→ What you have to do
Switch "денари" to "MKD" throughout all the records below, then write the lines out again with nothing else altered.

Saved data entries
----

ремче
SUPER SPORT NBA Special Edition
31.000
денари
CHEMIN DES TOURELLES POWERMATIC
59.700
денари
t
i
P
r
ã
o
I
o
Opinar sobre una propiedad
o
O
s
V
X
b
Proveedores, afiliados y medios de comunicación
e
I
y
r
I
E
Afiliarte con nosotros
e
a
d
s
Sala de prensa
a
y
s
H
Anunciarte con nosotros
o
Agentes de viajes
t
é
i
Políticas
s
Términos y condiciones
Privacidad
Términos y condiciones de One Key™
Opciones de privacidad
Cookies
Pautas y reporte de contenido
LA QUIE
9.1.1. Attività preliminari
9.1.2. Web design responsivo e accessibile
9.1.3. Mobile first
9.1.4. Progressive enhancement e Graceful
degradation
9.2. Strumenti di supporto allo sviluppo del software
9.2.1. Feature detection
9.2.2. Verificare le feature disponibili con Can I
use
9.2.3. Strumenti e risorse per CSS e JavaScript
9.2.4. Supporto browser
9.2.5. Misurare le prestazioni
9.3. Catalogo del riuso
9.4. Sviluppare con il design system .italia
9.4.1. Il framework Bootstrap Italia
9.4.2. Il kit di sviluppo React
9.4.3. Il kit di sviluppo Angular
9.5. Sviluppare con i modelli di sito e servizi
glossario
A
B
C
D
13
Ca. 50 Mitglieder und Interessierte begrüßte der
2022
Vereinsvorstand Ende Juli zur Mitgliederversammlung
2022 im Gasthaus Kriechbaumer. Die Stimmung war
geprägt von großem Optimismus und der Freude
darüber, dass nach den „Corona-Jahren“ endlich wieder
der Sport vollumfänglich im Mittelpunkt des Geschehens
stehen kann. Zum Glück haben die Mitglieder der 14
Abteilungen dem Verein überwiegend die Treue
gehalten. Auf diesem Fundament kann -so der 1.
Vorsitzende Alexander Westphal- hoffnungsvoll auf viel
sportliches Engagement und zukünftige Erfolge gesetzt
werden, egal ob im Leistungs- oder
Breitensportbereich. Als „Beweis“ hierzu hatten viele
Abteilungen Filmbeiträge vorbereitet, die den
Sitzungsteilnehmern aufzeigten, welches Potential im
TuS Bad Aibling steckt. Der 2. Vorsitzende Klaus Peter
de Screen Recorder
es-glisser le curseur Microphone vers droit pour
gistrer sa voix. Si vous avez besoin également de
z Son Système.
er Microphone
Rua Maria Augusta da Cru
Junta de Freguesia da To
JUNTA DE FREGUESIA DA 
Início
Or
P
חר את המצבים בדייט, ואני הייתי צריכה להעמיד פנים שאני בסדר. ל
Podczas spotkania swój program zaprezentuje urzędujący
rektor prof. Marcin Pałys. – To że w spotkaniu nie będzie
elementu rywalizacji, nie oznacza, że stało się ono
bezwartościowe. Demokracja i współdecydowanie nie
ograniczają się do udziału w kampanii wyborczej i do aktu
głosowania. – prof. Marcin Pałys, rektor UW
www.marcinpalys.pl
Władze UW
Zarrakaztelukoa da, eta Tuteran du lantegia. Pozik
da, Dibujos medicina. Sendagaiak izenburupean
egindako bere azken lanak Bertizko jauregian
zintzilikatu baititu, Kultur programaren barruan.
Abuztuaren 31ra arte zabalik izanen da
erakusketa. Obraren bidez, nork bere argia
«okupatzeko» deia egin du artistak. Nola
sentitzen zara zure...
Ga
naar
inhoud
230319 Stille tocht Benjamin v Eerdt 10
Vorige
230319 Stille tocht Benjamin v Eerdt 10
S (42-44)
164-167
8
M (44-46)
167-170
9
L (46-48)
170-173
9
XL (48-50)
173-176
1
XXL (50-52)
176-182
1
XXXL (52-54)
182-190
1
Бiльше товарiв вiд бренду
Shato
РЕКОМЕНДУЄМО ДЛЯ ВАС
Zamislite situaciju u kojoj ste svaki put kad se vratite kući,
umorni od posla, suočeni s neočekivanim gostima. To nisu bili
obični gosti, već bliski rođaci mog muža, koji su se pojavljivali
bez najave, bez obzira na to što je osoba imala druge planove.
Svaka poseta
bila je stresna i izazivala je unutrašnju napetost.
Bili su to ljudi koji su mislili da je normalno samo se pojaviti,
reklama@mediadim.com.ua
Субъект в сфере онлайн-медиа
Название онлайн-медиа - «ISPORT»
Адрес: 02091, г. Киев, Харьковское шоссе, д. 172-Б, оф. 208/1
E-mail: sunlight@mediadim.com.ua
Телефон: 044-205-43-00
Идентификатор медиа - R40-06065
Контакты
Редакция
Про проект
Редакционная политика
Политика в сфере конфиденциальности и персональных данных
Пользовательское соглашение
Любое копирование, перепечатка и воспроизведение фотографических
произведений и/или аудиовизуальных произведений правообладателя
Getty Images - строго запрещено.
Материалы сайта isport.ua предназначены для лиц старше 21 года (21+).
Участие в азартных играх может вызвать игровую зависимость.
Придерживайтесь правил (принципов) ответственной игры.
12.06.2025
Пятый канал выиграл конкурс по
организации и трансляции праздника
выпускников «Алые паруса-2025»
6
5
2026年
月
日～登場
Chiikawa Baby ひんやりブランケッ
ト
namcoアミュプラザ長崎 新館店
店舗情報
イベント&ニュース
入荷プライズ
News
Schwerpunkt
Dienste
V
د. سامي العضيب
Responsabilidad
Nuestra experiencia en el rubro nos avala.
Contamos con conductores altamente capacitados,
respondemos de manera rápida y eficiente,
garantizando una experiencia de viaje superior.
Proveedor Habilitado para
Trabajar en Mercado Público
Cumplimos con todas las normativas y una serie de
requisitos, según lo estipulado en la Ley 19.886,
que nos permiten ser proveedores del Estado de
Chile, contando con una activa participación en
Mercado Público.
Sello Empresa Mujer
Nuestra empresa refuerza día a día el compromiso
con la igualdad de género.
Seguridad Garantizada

----

→ Result of the exercise
ремче
SUPER SPORT NBA Special Edition
31.000
MKD
CHEMIN DES TOURELLES POWERMATIC
59.700
MKD
t
i
P
r
ã
o
I
o
Opinar sobre una propiedad
o
O
s
V
X
b
Proveedores, afiliados y medios de comunicación
e
I
y
r
I
E
Afiliarte con nosotros
e
a
d
s
Sala de prensa
a
y
s
H
Anunciarte con nosotros
o
Agentes de viajes
t
é
i
Políticas
s
Términos y condiciones
Privacidad
Términos y condiciones de One Key™
Opciones de privacidad
Cookies
Pautas y reporte de contenido
LA QUIE
9.1.1. Attività preliminari
9.1.2. Web design responsivo e accessibile
9.1.3. Mobile first
9.1.4. Progressive enhancement e Graceful
degradation
9.2. Strumenti di supporto allo sviluppo del software
9.2.1. Feature detection
9.2.2. Verificare le feature disponibili con Can I
use
9.2.3. Strumenti e risorse per CSS e JavaScript
9.2.4. Supporto browser
9.2.5. Misurare le prestazioni
9.3. Catalogo del riuso
9.4. Sviluppare con il design system .italia
9.4.1. Il framework Bootstrap Italia
9.4.2. Il kit di sviluppo React
9.4.3. Il kit di sviluppo Angular
9.5. Sviluppare con i modelli di sito e servizi
glossario
A
B
C
D
13
Ca. 50 Mitglieder und Interessierte begrüßte der
2022
Vereinsvorstand Ende Juli zur Mitgliederversammlung
2022 im Gasthaus Kriechbaumer. Die Stimmung war
geprägt von großem Optimismus und der Freude
darüber, dass nach den „Corona-Jahren“ endlich wieder
der Sport vollumfänglich im Mittelpunkt des Geschehens
stehen kann. Zum Glück haben die Mitglieder der 14
Abteilungen dem Verein überwiegend die Treue
gehalten. Auf diesem Fundament kann -so der 1.
Vorsitzende Alexander Westphal- hoffnungsvoll auf viel
sportliches Engagement und zukünftige Erfolge gesetzt
werden, egal ob im Leistungs- oder
Breitensportbereich. Als „Beweis“ hierzu hatten viele
Abteilungen Filmbeiträge vorbereitet, die den
Sitzungsteilnehmern aufzeigten, welches Potential im
TuS Bad Aibling steckt. Der 2. Vorsitzende Klaus Peter
de Screen Recorder
es-glisser le curseur Microphone vers droit pour
gistrer sa voix. Si vous avez besoin également de
z Son Système.
er Microphone
Rua Maria Augusta da Cru
Junta de Freguesia da To
JUNTA DE FREGUESIA DA 
Início
Or
P
חר את המצבים בדייט, ואני הייתי צריכה להעמיד פנים שאני בסדר. ל
Podczas spotkania swój program zaprezentuje urzędujący
rektor prof. Marcin Pałys. – To że w spotkaniu nie będzie
elementu rywalizacji, nie oznacza, że stało się ono
bezwartościowe. Demokracja i współdecydowanie nie
ograniczają się do udziału w kampanii wyborczej i do aktu
głosowania. – prof. Marcin Pałys, rektor UW
www.marcinpalys.pl
Władze UW
Zarrakaztelukoa da, eta Tuteran du lantegia. Pozik
da, Dibujos medicina. Sendagaiak izenburupean
egindako bere azken lanak Bertizko jauregian
zintzilikatu baititu, Kultur programaren barruan.
Abuztuaren 31ra arte zabalik izanen da
erakusketa. Obraren bidez, nork bere argia
«okupatzeko» deia egin du artistak. Nola
sentitzen zara zure...
Ga
naar
inhoud
230319 Stille tocht Benjamin v Eerdt 10
Vorige
230319 Stille tocht Benjamin v Eerdt 10
S (42-44)
164-167
8
M (44-46)
167-170
9
L (46-48)
170-173
9
XL (48-50)
173-176
1
XXL (50-52)
176-182
1
XXXL (52-54)
182-190
1
Бiльше товарiв вiд бренду
Shato
РЕКОМЕНДУЄМО ДЛЯ ВАС
Zamislite situaciju u kojoj ste svaki put kad se vratite kući,
umorni od posla, suočeni s neočekivanim gostima. To nisu bili
obični gosti, već bliski rođaci mog muža, koji su se pojavljivali
bez najave, bez obzira na to što je osoba imala druge planove.
Svaka poseta
bila je stresna i izazivala je unutrašnju napetost.
Bili su to ljudi koji su mislili da je normalno samo se pojaviti,
reklama@mediadim.com.ua
Субъект в сфере онлайн-медиа
Название онлайн-медиа - «ISPORT»
Адрес: 02091, г. Киев, Харьковское шоссе, д. 172-Б, оф. 208/1
E-mail: sunlight@mediadim.com.ua
Телефон: 044-205-43-00
Идентификатор медиа - R40-06065
Контакты
Редакция
Про проект
Редакционная политика
Политика в сфере конфиденциальности и персональных данных
Пользовательское соглашение
Любое копирование, перепечатка и воспроизведение фотографических
произведений и/или аудиовизуальных произведений правообладателя
Getty Images - строго запрещено.
Материалы сайта isport.ua предназначены для лиц старше 21 года (21+).
Участие в азартных играх может вызвать игровую зависимость.
Придерживайтесь правил (принципов) ответственной игры.
12.06.2025
Пятый канал выиграл конкурс по
организации и трансляции праздника
выпускников «Алые паруса-2025»
6
5
2026年
月
日～登場
Chiikawa Baby ひんやりブランケッ
ト
namcoアミュプラザ長崎 新館店
店舗情報
イベント&ニュース
入荷プライズ
News
Schwerpunkt
Dienste
V
د. سامي العضيب
Responsabilidad
Nuestra experiencia en el rubro nos avala.
Contamos con conductores altamente capacitados,
respondemos de manera rápida y eficiente,
garantizando una experiencia de viaje superior.
Proveedor Habilitado para
Trabajar en Mercado Público
Cumplimos con todas las normativas y una serie de
requisitos, según lo estipulado en la Ley 19.886,
que nos permiten ser proveedores del Estado de
Chile, contando con una activa participación en
Mercado Público.
Sello Empresa Mujer
Nuestra empresa refuerza día a día el compromiso
con la igualdad de género.
Seguridad Garantizada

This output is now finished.